#### About this task:
Note each line in the data below that holds "lines", and copy it.

*** Material shown ***

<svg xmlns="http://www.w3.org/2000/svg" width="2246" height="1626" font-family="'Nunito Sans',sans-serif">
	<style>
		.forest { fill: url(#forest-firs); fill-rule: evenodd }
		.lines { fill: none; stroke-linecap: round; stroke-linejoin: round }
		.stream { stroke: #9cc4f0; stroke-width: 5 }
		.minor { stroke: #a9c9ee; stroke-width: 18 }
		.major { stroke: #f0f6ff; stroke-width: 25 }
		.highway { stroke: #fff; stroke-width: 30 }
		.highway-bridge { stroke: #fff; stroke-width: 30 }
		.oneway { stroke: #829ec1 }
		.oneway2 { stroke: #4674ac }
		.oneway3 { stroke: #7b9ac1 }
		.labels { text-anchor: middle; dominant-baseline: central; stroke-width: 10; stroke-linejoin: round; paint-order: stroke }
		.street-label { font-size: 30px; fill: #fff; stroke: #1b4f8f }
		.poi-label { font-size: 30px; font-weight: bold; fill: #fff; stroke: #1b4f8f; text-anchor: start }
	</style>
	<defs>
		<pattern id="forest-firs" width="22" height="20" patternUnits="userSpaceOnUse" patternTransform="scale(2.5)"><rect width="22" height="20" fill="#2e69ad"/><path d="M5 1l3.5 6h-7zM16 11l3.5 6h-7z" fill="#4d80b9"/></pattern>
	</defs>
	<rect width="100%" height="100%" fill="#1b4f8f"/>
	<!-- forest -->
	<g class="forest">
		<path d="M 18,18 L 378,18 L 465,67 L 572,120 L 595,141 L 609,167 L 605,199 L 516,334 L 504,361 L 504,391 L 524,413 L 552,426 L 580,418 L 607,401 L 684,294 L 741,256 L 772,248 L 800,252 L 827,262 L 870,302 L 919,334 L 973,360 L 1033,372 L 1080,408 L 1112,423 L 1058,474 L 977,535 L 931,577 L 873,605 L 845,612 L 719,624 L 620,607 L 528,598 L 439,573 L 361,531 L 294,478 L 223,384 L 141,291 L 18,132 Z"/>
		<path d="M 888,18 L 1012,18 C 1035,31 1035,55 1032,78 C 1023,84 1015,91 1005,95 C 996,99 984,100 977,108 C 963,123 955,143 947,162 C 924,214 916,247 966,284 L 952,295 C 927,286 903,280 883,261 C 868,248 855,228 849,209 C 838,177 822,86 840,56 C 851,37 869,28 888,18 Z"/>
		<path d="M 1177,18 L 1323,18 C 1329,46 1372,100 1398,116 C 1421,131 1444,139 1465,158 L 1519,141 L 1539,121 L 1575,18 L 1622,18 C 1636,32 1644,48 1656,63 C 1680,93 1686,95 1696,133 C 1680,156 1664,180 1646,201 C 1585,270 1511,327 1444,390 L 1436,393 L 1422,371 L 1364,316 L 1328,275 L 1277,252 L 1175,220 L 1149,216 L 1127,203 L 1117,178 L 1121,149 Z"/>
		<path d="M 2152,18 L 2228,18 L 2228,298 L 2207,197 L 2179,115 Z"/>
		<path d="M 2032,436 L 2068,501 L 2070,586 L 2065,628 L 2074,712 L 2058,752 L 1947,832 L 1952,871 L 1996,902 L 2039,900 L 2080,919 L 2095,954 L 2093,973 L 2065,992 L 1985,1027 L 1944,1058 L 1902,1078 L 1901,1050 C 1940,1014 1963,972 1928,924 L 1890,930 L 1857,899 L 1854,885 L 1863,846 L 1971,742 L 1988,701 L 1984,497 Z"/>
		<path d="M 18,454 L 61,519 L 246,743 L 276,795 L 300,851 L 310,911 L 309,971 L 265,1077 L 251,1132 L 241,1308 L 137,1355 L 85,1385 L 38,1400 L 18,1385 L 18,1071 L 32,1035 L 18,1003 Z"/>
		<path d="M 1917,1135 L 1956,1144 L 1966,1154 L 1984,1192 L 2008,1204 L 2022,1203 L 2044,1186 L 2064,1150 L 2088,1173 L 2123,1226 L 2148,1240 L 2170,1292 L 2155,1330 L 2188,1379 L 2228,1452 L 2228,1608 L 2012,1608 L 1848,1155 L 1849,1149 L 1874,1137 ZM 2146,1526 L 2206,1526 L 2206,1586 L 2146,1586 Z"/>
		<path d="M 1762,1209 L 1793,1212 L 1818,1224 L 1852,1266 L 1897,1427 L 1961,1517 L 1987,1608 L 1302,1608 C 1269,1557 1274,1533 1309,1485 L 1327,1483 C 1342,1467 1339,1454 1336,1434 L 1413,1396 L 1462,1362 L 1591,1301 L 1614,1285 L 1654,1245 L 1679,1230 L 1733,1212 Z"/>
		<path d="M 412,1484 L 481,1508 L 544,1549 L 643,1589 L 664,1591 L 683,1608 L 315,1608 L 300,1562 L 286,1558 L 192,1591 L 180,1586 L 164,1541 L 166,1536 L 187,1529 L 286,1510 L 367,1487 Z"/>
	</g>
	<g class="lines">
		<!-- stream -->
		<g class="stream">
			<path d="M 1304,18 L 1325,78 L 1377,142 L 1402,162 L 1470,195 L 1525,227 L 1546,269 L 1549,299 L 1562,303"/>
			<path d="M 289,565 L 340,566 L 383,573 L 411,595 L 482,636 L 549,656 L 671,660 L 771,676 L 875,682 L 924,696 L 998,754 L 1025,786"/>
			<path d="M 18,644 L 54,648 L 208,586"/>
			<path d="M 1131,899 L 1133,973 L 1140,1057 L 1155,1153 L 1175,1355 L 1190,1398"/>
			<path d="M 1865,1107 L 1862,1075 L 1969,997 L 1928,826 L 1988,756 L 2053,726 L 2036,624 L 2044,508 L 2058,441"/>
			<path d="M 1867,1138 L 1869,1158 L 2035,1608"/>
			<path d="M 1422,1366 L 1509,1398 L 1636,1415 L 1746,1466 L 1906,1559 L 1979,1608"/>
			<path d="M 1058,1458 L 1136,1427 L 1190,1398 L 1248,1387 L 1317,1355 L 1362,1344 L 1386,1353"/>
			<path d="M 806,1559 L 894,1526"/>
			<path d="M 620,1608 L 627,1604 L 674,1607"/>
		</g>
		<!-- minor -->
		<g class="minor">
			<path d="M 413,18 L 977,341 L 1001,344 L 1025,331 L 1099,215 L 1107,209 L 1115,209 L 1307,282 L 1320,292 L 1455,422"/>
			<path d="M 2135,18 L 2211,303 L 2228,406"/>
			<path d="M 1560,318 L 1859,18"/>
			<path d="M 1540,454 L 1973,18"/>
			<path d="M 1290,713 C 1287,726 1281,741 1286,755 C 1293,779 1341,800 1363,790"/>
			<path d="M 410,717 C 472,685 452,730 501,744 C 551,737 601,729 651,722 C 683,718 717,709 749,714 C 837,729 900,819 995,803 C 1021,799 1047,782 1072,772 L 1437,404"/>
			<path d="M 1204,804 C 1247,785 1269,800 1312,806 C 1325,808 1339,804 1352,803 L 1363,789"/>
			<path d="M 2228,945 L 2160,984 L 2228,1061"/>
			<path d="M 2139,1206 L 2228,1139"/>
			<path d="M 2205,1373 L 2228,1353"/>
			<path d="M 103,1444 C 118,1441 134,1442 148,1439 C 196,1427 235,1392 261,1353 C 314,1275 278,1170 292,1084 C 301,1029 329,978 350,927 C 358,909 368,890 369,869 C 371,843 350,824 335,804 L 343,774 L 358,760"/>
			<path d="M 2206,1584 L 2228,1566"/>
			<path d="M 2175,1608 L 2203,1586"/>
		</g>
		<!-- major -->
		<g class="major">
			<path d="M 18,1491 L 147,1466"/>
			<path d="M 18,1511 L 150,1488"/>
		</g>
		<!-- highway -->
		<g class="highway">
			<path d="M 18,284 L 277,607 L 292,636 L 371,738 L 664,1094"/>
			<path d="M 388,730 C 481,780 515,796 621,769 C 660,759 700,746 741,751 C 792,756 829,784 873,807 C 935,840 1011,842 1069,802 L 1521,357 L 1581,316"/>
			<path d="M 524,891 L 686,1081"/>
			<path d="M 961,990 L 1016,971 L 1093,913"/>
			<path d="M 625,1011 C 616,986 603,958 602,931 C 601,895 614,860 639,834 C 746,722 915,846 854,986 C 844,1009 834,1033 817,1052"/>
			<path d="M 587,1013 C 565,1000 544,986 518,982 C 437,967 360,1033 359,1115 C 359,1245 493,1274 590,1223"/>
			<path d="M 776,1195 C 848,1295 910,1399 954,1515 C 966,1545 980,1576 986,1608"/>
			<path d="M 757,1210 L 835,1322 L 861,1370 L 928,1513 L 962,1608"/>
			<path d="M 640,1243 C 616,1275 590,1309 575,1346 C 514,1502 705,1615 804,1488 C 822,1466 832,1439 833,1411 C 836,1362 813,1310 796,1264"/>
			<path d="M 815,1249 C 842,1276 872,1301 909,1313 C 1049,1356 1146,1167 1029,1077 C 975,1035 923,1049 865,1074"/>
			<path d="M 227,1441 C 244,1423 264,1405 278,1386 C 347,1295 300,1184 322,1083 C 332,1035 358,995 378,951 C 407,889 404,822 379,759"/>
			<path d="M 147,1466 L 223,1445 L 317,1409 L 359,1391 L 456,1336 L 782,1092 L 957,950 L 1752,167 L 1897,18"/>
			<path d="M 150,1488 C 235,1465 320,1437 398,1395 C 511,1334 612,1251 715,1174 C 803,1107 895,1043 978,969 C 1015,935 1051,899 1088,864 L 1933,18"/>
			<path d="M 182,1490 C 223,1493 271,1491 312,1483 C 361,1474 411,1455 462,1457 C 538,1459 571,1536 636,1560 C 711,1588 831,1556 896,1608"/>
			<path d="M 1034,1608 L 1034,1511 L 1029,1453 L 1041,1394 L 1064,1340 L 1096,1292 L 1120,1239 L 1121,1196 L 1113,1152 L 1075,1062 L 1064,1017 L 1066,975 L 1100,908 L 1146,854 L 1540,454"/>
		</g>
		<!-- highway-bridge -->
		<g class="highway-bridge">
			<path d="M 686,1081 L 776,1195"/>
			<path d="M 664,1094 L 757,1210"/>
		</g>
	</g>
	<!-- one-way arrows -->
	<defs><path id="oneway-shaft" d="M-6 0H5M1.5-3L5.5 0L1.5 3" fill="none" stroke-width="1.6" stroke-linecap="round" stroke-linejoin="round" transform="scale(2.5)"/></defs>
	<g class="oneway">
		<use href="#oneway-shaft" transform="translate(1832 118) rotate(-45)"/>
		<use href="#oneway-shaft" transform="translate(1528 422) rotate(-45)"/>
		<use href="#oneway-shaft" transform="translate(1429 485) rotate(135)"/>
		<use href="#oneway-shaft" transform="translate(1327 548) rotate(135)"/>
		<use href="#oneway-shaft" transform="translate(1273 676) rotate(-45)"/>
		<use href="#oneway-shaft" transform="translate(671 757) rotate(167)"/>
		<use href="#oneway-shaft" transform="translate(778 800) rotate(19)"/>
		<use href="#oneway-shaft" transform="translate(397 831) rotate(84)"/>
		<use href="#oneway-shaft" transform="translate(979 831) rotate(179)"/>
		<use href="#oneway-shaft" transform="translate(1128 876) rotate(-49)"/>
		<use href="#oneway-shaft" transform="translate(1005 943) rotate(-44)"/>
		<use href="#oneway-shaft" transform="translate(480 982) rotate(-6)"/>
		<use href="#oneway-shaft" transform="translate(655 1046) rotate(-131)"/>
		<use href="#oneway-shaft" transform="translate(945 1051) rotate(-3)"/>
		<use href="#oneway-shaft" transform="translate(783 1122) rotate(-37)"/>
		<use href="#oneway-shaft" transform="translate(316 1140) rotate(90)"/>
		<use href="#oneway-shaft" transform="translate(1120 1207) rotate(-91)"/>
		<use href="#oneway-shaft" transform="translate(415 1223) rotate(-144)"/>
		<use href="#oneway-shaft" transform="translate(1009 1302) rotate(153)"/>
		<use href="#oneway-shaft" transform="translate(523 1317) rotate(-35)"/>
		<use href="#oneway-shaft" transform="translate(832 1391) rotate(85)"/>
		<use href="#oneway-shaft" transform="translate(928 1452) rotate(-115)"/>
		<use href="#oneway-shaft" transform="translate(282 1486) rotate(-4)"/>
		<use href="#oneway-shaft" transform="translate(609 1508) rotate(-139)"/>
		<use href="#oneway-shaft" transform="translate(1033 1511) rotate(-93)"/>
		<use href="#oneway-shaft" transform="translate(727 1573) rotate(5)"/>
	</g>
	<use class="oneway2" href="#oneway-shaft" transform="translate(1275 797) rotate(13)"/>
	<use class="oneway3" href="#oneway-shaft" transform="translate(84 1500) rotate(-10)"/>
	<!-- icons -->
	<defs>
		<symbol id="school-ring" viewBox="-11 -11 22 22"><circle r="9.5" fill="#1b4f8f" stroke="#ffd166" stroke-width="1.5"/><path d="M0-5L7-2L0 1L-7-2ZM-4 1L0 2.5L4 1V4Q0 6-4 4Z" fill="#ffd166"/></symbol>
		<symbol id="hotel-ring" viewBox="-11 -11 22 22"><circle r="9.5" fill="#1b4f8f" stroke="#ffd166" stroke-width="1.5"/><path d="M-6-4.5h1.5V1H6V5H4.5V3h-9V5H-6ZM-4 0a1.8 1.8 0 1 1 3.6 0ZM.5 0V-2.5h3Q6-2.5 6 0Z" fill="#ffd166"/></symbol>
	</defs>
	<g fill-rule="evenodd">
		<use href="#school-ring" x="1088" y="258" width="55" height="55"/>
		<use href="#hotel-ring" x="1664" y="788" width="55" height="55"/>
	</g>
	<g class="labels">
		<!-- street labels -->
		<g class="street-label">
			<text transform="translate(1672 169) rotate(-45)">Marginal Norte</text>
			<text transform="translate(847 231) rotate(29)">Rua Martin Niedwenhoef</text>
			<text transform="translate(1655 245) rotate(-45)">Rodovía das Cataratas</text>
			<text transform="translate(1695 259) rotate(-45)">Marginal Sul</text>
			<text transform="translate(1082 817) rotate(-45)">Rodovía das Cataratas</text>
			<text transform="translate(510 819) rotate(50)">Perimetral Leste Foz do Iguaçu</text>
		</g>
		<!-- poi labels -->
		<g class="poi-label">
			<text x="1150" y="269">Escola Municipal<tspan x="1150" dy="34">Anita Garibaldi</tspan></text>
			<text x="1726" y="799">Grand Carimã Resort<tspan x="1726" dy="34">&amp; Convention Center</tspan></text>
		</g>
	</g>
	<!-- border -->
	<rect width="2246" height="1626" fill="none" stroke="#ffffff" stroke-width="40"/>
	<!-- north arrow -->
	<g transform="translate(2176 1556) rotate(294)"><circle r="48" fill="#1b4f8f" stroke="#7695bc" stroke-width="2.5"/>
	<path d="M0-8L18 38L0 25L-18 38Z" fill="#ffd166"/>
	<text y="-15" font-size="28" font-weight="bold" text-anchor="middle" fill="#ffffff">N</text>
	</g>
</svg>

*** End of Material shown ***

#### Task solution:
		.lines { fill: none; stroke-linecap: round; stroke-linejoin: round }
	<g class="lines">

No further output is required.